Le mouridisme ne compte plus ses millions de disciples que chez les Sénégalais ou les Africains subsahariens, il s'est implanté depuis quelques années dans le cœur de certains blancs dont les ancêtres avaient pourtant persécutés Cheikh Ahmadou Bamba, le fondateur de cette importante confrérie soufie de l’Afrique de l'Ouest qui a célébré ce jeudi 17 octobre la 125e édition de son Magal.
Le Portugais Ahmed et l’Américain Dylan sont deux blancs mourides venus célébrer le Magal après une conversion qui date de moins de deux ans.
Habillés en « ndjaxass » (tenue multicolore portée par les Baye Fall, branche du mouridisme) et marchant presque pieds nus sous le soleil en direction de la grande mosquée après être sortis du mausolée de Abdou Lahat Mbacké, ils ne veulent nullement être distraits dans leur dévotion bien qu’ils continuent de siroter leur dose de café Touba.
Ils confient passer « bien » leur Magal et se disent « fiers » d’être musulmans, surtout Dylan qui affirme connaître « plusieurs » de ses compatriotes devenus par la suite « mourides ».
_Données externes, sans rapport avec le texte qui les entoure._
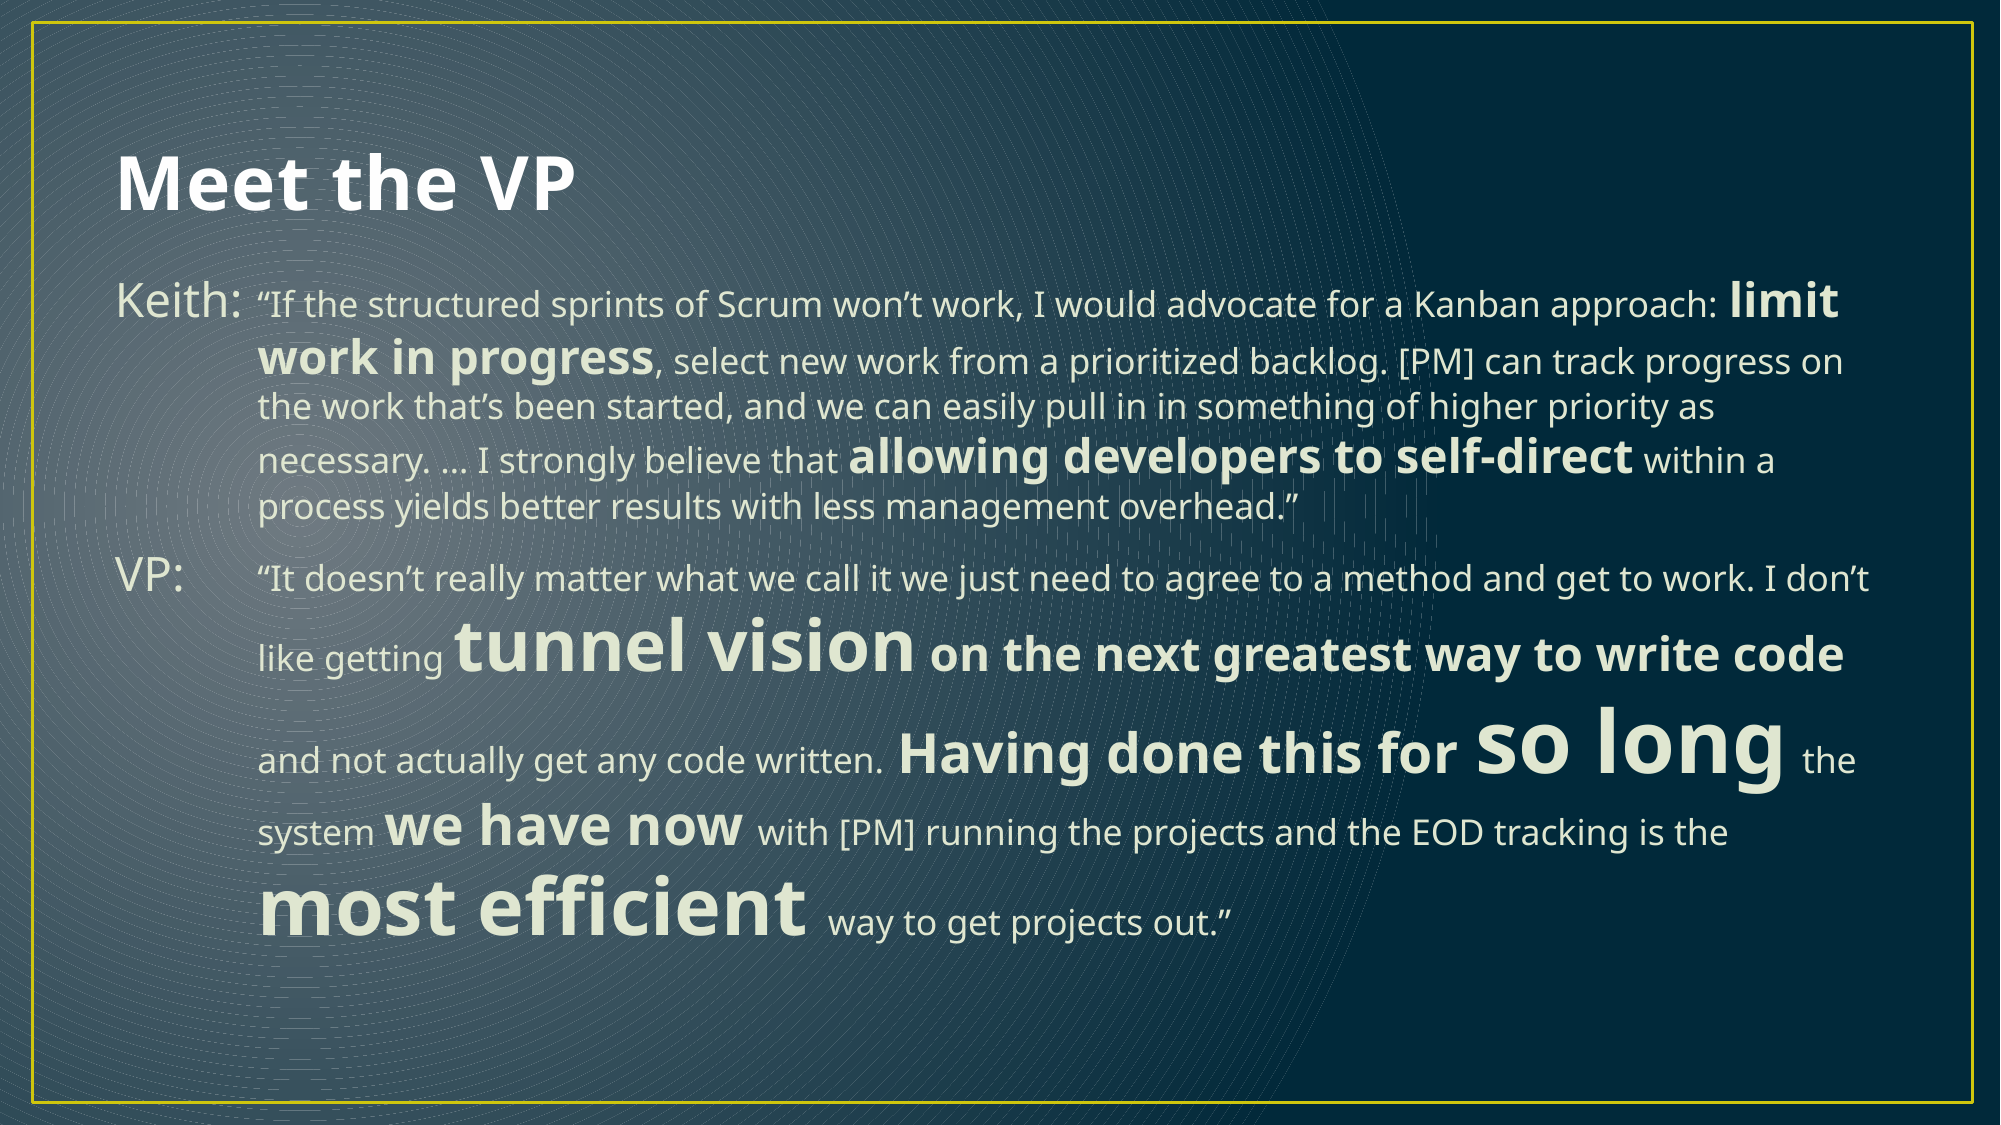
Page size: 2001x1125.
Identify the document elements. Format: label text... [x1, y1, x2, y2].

title Meet the VP [99, 45, 1900, 233]
list Keith: “If the structured sprints of Scrum won’t work, I would advocate for a Kanban approach: limit work in progress, select new work from a prioritized backlog. [PM] can track progress on the work that’s been started, and we can easily pull in in something of higher priority as necessary. … I strongly believe that allowing developers to self-direct within a process yields better results with less management overhead.” VP: “It doesn’t really matter what we call it we just need to agree to a method and get to work. I don’t like getting tunnel vision on the next greatest way to write code and not actually get any code written. Having done this for so long the system we have now with [PM] running the projects and the EOD tracking is the most efficient way to get projects out.” [99, 262, 1900, 1005]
Si ces genres de pèlerins attirent le plus l’attention, leur soumission est pourtant toute naturelle selon la pensée soufiste qui est une démarche spirituelle considérée comme ésotérique au sein de l’islam et dans laquelle les fidèles cherchent à atteindre la fusion avec Dieu.
Le soufisme « c'est d’abord de l’introspection. On ne laisse aucune place à l’ego, le nafs », affirme dans Le Monde Eric Geoffroy, islamologue et spécialiste du soufisme.
Cependant, « il n'y a pas de différence entre soufisme et mouridisme », selon Ousseynou Diattara, secrétaire de la bibliothèque mouride « Daaray Kamil », située en face de la mosquée de Touba.
« Le soufi est même à l’origine du Magal. Parce que Serigne Touba a accepté les épreuves de son Seigneur pour avoir cette victoire » symbolisée par le Magal. Cet événement représente pourtant son départ en exil au Gabon, mais il avait préféré substituer la manifestation de ses souffrances par des scènes de gratitude envers Dieu avant d’appeler ses disciples de l’imiter dans ce sens.
Par ailleurs, Cheikh Ahmadou Bamba détient « la solution des maux de notre monde » à travers son modèle soufi bâti sur des « enseignements » qui prêchent « l’unité, l'amour et la non violence », estime M. Diattara.
D'ailleurs, note-t-il, une grande partie de ces enseignements (textes, témoignages, panégyriques) sont soigneusement gardés dans cette bibliothèque construite en 1977 par Serigne Abdou Lahad Mbacké » (1914 - 1989). Son objectif était de réaliser le « rêve » de son père qui voulait avoir un endroit où on retrouverait « toutes sortes de sciences utiles », au bénéfice surtout de la jeunesse.
Dans l'une des pièces du bâtiment, les écrits du Cheikh sont repris en français et en arabe et dans une translitération en wolof, à la grande curiosité des nombreux visiteurs.
Si Mandou Diaby, 19 ans, lit un panégyrique affiché ici et consacré aux jeunes, il ne comprend pas cependant le fond du texte en arabe même s'il a récité deux fois le Coran.
Ce n’est pas cependant le cas pour Abdou Dia et Mariama Sadio, deux disciples qui sont attirés par une translittération en wolof et sa traduction française portées sur la vie et l'œuvre soufies de Serigne Touba.
Par ailleurs, Ousseynou Diattara note que le Sénégal peut se satisfaire du travail « ésotérique » réalisé par ses éminents guides religieux qui ont presque tous suivi la voie du soufisme.
Cependant, poursuit-il, la seule menace pour le soufisme sénégalais serait les « forces étrangères qui veulent détruire la paix sociale » qui règne dans ce pays, malgré son état de sous développement et les conflits observés dans certains États autour de lui.